使用3個給定的3d點計算角度

Question

我是用於地鐵應用程序的winrt的實驗kinect。 我正試圖在肘部取得角度。

通常我會做以下

Vector3D handLeftVector = new Vector3D(HandLeftX, HandLeftY, HandLeftZ); 
handLeftVector.Normalize(); 

Vector3D ElbowLeftEVector = new Vector3D(ElbowLeftX, ElbowLeftY, ElbowLeftZ); 
ElbowLeftEVector.Normalize(); 

Vector3D ShoulderLeftVector = new Vector3D(ShoulderLeftX, ShoulderLeftY, ShoulderLeftZ); 
ShoulderLeftVector.Normalize(); 

Vector3D leftElbowV1 = ShoulderLeftVector - ElbowLeftEVector; 
Vector3D leftElbowV2 = handLeftVector - ElbowLeftEVector; 
double leftElbowAngle = Vector3D.AngleBetween(leftElbowV1, leftElbowV2); 

然而Vector3D對象是不是在WinRT中使用。

我決定複製Vector3D方法如下。

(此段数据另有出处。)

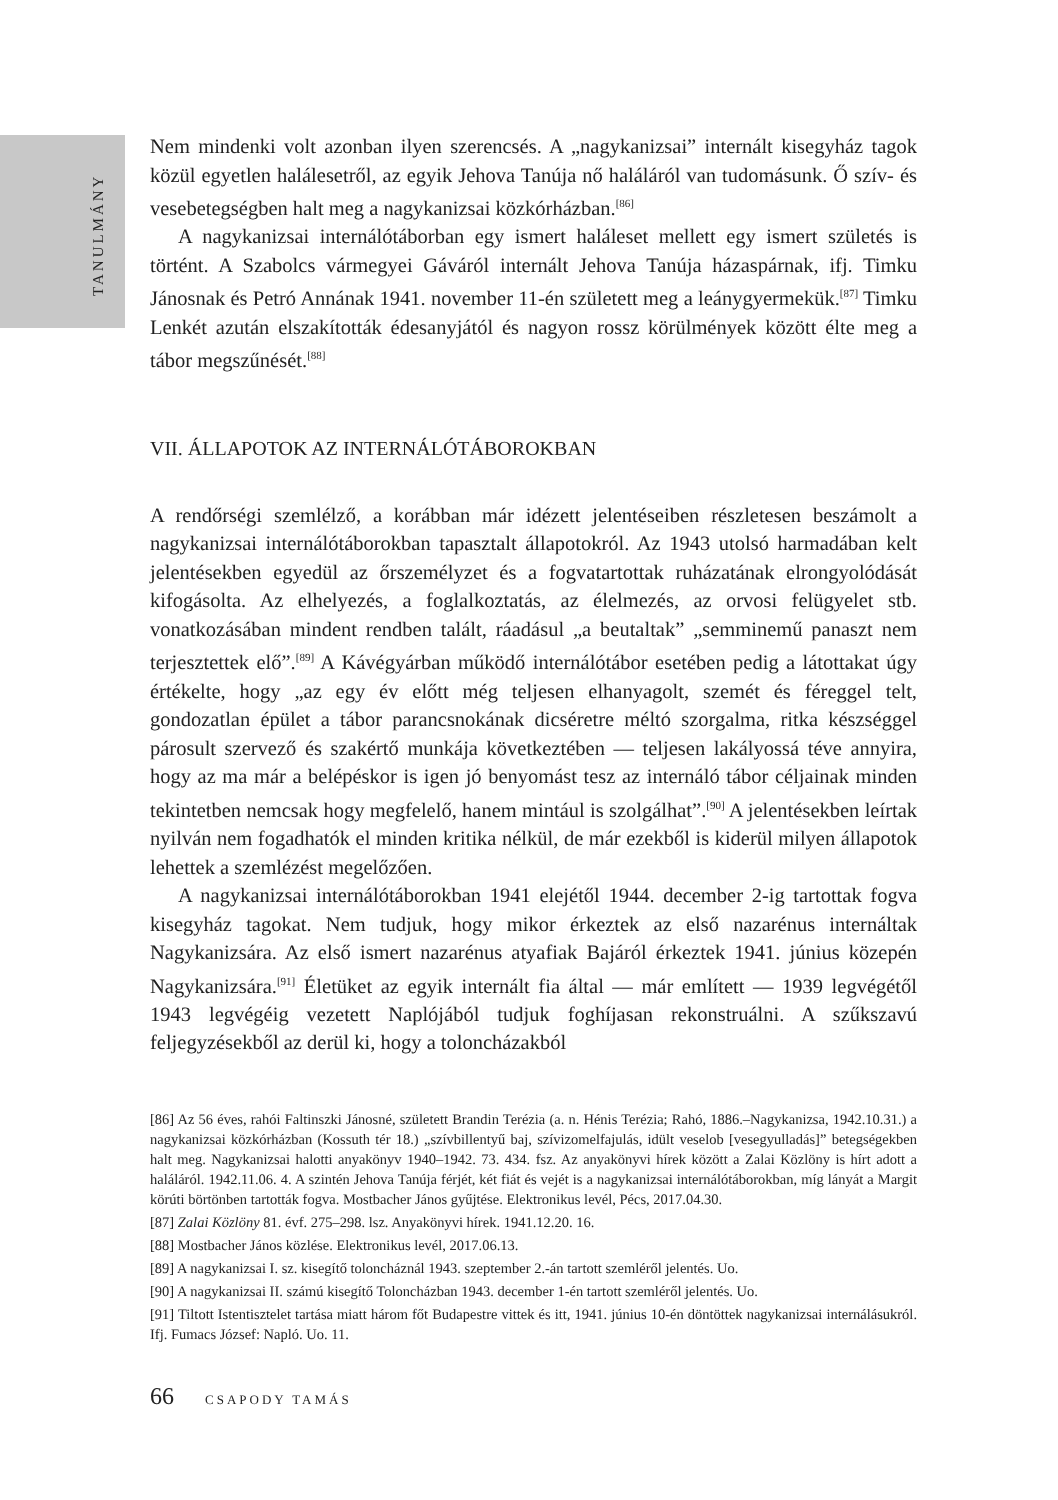TANULMÁNY
Nem mindenki volt azonban ilyen szerencsés. A „nagykanizsai” internált kisegyház tagok közül egyetlen halálesetről, az egyik Jehova Tanúja nő haláláról van tudomásunk. Ő szív- és vesebetegségben halt meg a nagykanizsai közkórházban.<sup>[86]</sup>
A nagykanizsai internálótáborban egy ismert haláleset mellett egy ismert születés is történt. A Szabolcs vármegyei Gáváról internált Jehova Tanúja házaspárnak, ifj. Timku Jánosnak és Petró Annának 1941. november 11-én született meg a leánygyermekük.<sup>[87]</sup> Timku Lenkét azután elszakították édesanyjától és nagyon rossz körülmények között élte meg a tábor megszűnését.<sup>[88]</sup>
VII. ÁLLAPOTOK AZ INTERNÁLÓTÁBOROKBAN
A rendőrségi szemlélző, a korábban már idézett jelentéseiben részletesen beszámolt a nagykanizsai internálótáborokban tapasztalt állapotokról. Az 1943 utolsó harmadában kelt jelentésekben egyedül az őrszemélyzet és a fogvatartottak ruházatának elrongyolódását kifogásolta. Az elhelyezés, a foglalkoztatás, az élelmezés, az orvosi felügyelet stb. vonatkozásában mindent rendben talált, ráadásul „a beutaltak” „semminemű panaszt nem terjesztettek elő”.<sup>[89]</sup> A Kávégyárban működő internálótábor esetében pedig a látottakat úgy értékelte, hogy „az egy év előtt még teljesen elhanyagolt, szemét és féreggel telt, gondozatlan épület a tábor parancsnokának dicséretre méltó szorgalma, ritka készséggel párosult szervező és szakértő munkája következtében — teljesen lakályossá téve annyira, hogy az ma már a belépéskor is igen jó benyomást tesz az internáló tábor céljainak minden tekintetben nemcsak hogy megfelelő, hanem mintául is szolgálhat”.<sup>[90]</sup> A jelentésekben leírtak nyilván nem fogadhatók el minden kritika nélkül, de már ezekből is kiderül milyen állapotok lehettek a szemlézést megelőzően.
A nagykanizsai internálótáborokban 1941 elejétől 1944. december 2-ig tartottak fogva kisegyház tagokat. Nem tudjuk, hogy mikor érkeztek az első nazarénus internáltak Nagykanizsára. Az első ismert nazarénus atyafiak Bajáról érkeztek 1941. június közepén Nagykanizsára.<sup>[91]</sup> Életüket az egyik internált fia által — már említett — 1939 legvégétől 1943 legvégéig vezetett Naplójából tudjuk foghíjasan rekonstruálni. A szűkszavú feljegyzésekből az derül ki, hogy a toloncházakból
[86] Az 56 éves, rahói Faltinszki Jánosné, született Brandin Terézia (a. n. Hénis Terézia; Rahó, 1886.–Nagykanizsa, 1942.10.31.) a nagykanizsai közkórházban (Kossuth tér 18.) „szívbillentyű baj, szívizomelfajulás, idült veselob [vesegyulladás]” betegségekben halt meg. Nagykanizsai halotti anyakönyv 1940–1942. 73. 434. fsz. Az anyakönyvi hírek között a Zalai Közlöny is hírt adott a haláláról. 1942.11.06. 4. A szintén Jehova Tanúja férjét, két fiát és vejét is a nagykanizsai internálótáborokban, míg lányát a Margit körúti börtönben tartották fogva. Mostbacher János gyűjtése. Elektronikus levél, Pécs, 2017.04.30.
[87] Zalai Közlöny 81. évf. 275–298. lsz. Anyakönyvi hírek. 1941.12.20. 16.
[88] Mostbacher János közlése. Elektronikus levél, 2017.06.13.
[89] A nagykanizsai I. sz. kisegítő toloncháznál 1943. szeptember 2.-án tartott szemléről jelentés. Uo.
[90] A nagykanizsai II. számú kisegítő Toloncházban 1943. december 1-én tartott szemléről jelentés. Uo.
[91] Tiltott Istentisztelet tartása miatt három főt Budapestre vittek és itt, 1941. június 10-én döntöttek nagykanizsai internálásukról. Ifj. Fumacs József: Napló. Uo. 11.
66 CSAPODY TAMÁS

但結果似乎並不如預期。我在任何地方犯了錯誤嗎？

double leftElbowV1X = ShoulderLeftX - ElbowLeftX; 
double leftElbowV1Y = ShoulderLeftY - ElbowLeftY; 
double leftElbowV1Z = ShoulderLeftZ - ElbowLeftZ; 

double leftElbowV2X = handLeftX - ElbowLeftX; 
double leftElbowV2Y = handLeftY - ElbowLeftY; 
double leftElbowV2Z = handLeftZ - ElbowLeftZ; 

double product = leftElbowV1X * leftElbowV2X + leftElbowV1Y * leftElbowV2Y + leftElbowV1Z * leftElbowV2Z; 

double magnitudeA = Math.Sqrt(Math.Pow(leftElbowV1X, 2) + Math.Pow(leftElbowV1Y, 2) + Math.Pow(leftElbowV1Z, 2)); 
double magnitudeB = Math.Sqrt(Math.Pow(leftElbowV2X, 2) + Math.Pow(leftElbowV2Y, 2) + Math.Pow(leftElbowV2Z, 2)); 
magnitudeA = Math.Abs(magnitudeA); 
magnitudeB = Math.Abs(magnitudeB); 

double cosDelta = product/(magnitudeA * magnitudeB); 
double angle = Math.Acos(cosDelta) *180.0/Math.P; 

是否需要規範化它？

我已經設法解決它，但我想如果有一個更有效的方法。

Answer 1

不知道這是否有助於但是這是一些老的角碼我用，返回度：

float AngleBetween(Vector3 from, Vector3 dest) { 
    float len = from.magnitude * dest.magnitude; 
    if(len < Mathf.Epsilon) len = Mathf.Epsilon; 

    float f = Vector3.Dot(from,dest)/len; 
    if(f>1.0f)f=1.0f; 
    else if (f < -1.0f) f = -1.0f; 

    return Mathf.Acos(f) * 180.0f/(float)Math.PI; 
} 

這顯然使用API​​特定的語法，但我認爲該方法是明確的。